■ **DIRECTIVE**
Count the lines in the material below that contain the string "Isha", and reply with that number alone.

>>>>

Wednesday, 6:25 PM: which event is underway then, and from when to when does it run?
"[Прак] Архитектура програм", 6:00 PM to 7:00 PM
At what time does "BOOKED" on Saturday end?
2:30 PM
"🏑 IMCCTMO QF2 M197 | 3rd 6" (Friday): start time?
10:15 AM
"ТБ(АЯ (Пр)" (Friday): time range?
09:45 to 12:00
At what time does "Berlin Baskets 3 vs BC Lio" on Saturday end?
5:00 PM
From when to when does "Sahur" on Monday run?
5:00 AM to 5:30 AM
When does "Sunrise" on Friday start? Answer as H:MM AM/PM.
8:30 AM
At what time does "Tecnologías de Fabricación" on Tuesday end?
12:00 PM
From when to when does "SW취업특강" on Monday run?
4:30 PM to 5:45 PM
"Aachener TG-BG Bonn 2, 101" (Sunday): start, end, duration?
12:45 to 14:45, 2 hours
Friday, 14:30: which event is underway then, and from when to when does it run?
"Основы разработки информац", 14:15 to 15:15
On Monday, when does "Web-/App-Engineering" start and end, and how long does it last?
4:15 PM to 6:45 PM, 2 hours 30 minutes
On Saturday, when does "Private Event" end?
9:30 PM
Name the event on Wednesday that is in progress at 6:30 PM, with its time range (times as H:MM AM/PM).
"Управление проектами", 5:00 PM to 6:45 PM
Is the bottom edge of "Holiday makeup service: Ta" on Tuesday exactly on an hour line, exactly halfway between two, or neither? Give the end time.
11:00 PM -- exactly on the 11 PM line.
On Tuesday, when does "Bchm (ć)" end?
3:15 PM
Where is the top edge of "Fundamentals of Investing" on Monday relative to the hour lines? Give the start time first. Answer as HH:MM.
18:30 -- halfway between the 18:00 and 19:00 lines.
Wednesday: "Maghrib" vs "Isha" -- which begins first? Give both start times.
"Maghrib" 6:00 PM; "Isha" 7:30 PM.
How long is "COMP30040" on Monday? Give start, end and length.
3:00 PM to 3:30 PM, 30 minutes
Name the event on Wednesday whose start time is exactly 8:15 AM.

<<<<

■ **ANSWER**
2